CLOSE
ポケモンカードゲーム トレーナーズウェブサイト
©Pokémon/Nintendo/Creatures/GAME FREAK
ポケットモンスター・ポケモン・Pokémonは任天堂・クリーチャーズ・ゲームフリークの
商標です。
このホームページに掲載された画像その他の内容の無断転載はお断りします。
--
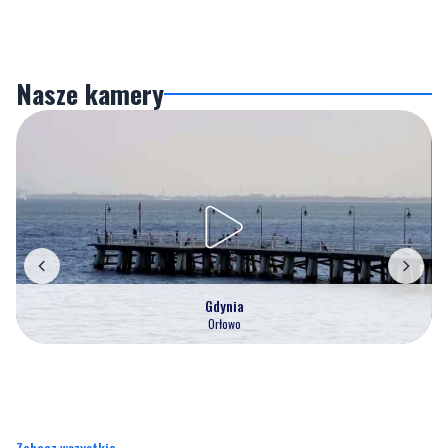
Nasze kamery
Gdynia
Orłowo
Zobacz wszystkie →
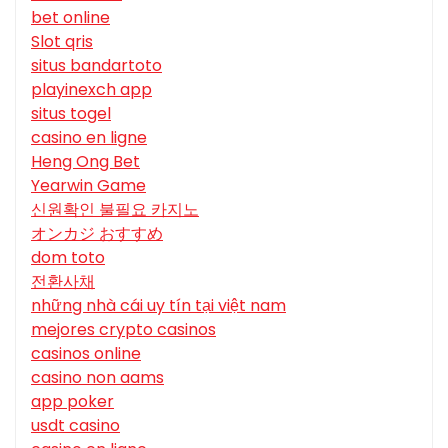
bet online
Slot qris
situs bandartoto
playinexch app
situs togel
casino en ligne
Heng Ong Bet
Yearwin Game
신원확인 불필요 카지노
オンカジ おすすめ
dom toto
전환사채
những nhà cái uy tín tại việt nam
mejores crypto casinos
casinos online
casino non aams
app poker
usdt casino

#### EXERCISE DESCRIPTION:
Repeat the records above word for word, beginning at the line that has "Nasze kamery" and stopping after the line that has "usdt casino". Leave the pictures out.

#### EXERCISE ANSWER:
Nasze kamery
Gdynia
Orłowo
Zobacz wszystkie →
bet online
Slot qris
situs bandartoto
playinexch app
situs togel
casino en ligne
Heng Ong Bet
Yearwin Game
신원확인 불필요 카지노
オンカジ おすすめ
dom toto
전환사채
những nhà cái uy tín tại việt nam
mejores crypto casinos
casinos online
casino non aams
app poker
usdt casino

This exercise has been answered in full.